Stored items from a collection:
• • • •
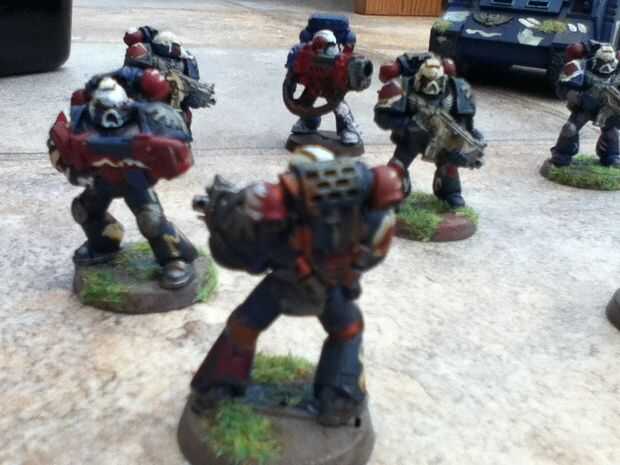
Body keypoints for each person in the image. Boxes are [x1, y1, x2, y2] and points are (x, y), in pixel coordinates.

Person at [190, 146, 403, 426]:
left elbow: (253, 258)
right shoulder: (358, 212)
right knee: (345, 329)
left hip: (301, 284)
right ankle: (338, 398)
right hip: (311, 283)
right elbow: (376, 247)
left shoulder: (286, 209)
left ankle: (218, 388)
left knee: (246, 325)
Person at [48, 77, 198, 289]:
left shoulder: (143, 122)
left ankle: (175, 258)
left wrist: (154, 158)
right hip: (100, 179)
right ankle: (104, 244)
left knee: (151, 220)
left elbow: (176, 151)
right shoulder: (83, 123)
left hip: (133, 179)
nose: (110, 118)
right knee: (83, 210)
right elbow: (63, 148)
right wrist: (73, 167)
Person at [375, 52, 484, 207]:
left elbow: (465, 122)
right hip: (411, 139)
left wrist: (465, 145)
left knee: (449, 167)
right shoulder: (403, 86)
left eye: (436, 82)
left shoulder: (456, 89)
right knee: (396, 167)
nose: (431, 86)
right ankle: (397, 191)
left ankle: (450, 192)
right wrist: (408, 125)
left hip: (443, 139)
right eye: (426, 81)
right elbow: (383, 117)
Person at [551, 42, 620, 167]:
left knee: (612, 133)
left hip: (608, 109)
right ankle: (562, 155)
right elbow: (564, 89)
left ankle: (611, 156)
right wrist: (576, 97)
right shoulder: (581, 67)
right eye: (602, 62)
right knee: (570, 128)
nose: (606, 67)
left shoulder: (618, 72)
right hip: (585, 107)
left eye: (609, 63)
• • • •
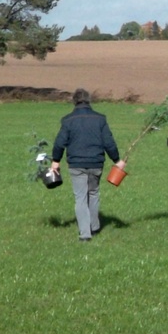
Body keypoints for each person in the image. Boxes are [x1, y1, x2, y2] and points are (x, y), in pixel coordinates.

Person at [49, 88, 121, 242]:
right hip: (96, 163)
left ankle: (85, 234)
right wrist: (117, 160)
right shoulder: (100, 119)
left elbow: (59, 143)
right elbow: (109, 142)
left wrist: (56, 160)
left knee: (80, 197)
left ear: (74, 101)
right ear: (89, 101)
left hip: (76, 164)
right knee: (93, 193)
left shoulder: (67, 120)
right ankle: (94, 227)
• • • •
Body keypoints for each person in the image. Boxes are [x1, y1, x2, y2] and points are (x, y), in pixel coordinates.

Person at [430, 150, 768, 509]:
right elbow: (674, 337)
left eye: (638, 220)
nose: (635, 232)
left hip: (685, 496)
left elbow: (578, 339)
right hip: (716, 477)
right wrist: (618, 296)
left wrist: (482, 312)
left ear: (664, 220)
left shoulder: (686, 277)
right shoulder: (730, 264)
• • • •
Retype exactly, and only, the lines above from the one where "nose: (110, 118)" occurs up to and including the one where "right elbow: (383, 117)" occurs.

nose: (110, 118)
right knee: (83, 210)
right elbow: (63, 148)
right wrist: (73, 167)
Person at [375, 52, 484, 207]:
left elbow: (465, 122)
right hip: (411, 139)
left wrist: (465, 145)
left knee: (449, 167)
right shoulder: (403, 86)
left eye: (436, 82)
left shoulder: (456, 89)
right knee: (396, 167)
nose: (431, 86)
right ankle: (397, 191)
left ankle: (450, 192)
right wrist: (408, 125)
left hip: (443, 139)
right eye: (426, 81)
right elbow: (383, 117)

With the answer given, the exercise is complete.